Elucidating the effect of mechanical friction on the excited-state reaction dynamics of molecular motors and switches
||Elucidating the effect of mechanical friction on the excited-state reaction dynamics of molecular motors and switches|
||SNIC Small Storage|
||Bo Durbeej <email@example.com>|
||2020-12-01 – 2021-12-01|
Molecular motors are molecules that can perform work by absorbing energy and converting the energy into directed mechanical motion such as rotation around a chemical bond. Because of this ability, it has long been recognized that these systems have enormous potential for applications in nanotechnology and medicine.
In the last few years, we have initiated a line of research unique to Swedish academia in which more powerful and useful light-driven molecular motors are designed through computational studies in theoretical chemistry. Thereby, we have found a number of ways to increase the speed, improve the efficiency, and tailor the light-absorption characteristics of such motors. For example, regarding efficiency, we have discovered that the ability of molecular motors to become aromatic in their photoactive excited states can improve their quantum yields by up to 50% (Org Lett 2017, ChemPlusChem 2018 and ChemPhotoChem 2019).
In general, by analogy with the macroscopic motors in our everyday lives (e.g., in cars), it is clear that one would like to construct nanodevices that are able to exploit the rotary motion of molecular motors for various useful purposes. However, a prerequisite for realizing such devices is to clarify how mechanical friction affects the dynamics of the photochemical reactions producing the rotary motion. Despite its fundamental importance, this issue remains poorly understood. From a modeling perspective, this is due to the steep methodological challenge to accurately simulate the reaction dynamics of the motors, occurring in excited states, while also accounting for the molecular collisions causing the friction. Nonetheless, it is the aim of this project to meet this challenge.
To this end, our approach will be to couple non-adiabatic molecular dynamics (NAMD) simulations of the motors based on quantum chemical methods to MD simulations of the environments in which the motors are operated based on classical force fields. In this way, we will be able to model the photochemical reaction dynamics of the motors as they experience friction in a solvent, from a surface, and, ultimately, from other molecules with which they interact in different nanodevices. Thereby, by calculating the photochemical quantum yields of the motors in such situations, we will assess how friction affects their overall performance, which is a long-standing goal in this field of research.

§ §

Activity list:
(1) In the project description, by how much can the ability of molecular motors to become aromatic in their photoactive excited states improve their quantum yields?
(2) Pull out everything in the project description from "In the last" down to "and ChemPhotoChem 2019).", word for word.

§ §

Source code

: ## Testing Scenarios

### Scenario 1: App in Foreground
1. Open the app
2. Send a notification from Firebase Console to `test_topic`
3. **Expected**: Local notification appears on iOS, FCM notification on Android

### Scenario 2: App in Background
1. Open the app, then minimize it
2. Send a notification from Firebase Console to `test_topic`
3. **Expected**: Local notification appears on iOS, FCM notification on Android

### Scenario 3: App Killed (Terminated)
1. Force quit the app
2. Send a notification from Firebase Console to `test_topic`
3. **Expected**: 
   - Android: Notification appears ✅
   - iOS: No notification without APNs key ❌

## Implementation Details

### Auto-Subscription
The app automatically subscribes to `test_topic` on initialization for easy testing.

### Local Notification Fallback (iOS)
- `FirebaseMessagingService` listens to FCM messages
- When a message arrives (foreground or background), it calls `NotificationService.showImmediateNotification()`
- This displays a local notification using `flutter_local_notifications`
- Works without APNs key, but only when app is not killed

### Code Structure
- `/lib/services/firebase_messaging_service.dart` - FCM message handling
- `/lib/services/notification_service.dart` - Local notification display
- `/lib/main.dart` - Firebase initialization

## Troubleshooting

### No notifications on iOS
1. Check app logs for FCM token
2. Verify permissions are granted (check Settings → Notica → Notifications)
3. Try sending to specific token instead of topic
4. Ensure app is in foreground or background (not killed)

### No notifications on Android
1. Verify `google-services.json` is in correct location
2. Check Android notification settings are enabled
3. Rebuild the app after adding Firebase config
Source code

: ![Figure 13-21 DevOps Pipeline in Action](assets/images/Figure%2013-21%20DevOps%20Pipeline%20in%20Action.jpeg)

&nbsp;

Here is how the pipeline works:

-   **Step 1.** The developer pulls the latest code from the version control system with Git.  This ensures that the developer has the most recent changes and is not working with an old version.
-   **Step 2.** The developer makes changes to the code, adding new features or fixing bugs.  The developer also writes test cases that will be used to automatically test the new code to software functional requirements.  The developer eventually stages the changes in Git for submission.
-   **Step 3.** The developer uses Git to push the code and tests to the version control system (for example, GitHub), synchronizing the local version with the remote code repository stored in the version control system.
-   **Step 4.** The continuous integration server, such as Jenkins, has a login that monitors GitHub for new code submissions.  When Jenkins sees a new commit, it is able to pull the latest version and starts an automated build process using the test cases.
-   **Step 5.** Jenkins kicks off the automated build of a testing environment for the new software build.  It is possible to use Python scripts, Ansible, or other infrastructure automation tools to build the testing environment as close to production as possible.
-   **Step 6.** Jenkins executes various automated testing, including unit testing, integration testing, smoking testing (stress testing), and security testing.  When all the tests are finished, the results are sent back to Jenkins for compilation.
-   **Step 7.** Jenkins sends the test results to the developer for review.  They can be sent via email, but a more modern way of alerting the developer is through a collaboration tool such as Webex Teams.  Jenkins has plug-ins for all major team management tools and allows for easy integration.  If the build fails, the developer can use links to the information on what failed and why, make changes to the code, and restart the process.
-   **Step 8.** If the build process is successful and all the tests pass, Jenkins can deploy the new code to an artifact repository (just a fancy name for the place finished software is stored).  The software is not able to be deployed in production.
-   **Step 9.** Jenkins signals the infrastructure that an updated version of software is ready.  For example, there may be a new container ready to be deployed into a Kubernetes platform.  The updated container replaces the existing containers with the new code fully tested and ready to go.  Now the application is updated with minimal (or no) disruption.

§ §

Solutions by task:
(1) By up to 50%.

(2)
In the last few years, we have initiated a line of research unique to Swedish academia in which more powerful and useful light-driven molecular motors are designed through computational studies in theoretical chemistry. Thereby, we have found a number of ways to increase the speed, improve the efficiency, and tailor the light-absorption characteristics of such motors. For example, regarding efficiency, we have discovered that the ability of molecular motors to become aromatic in their photoactive excited states can improve their quantum yields by up to 50% (Org Lett 2017, ChemPlusChem 2018 and ChemPhotoChem 2019).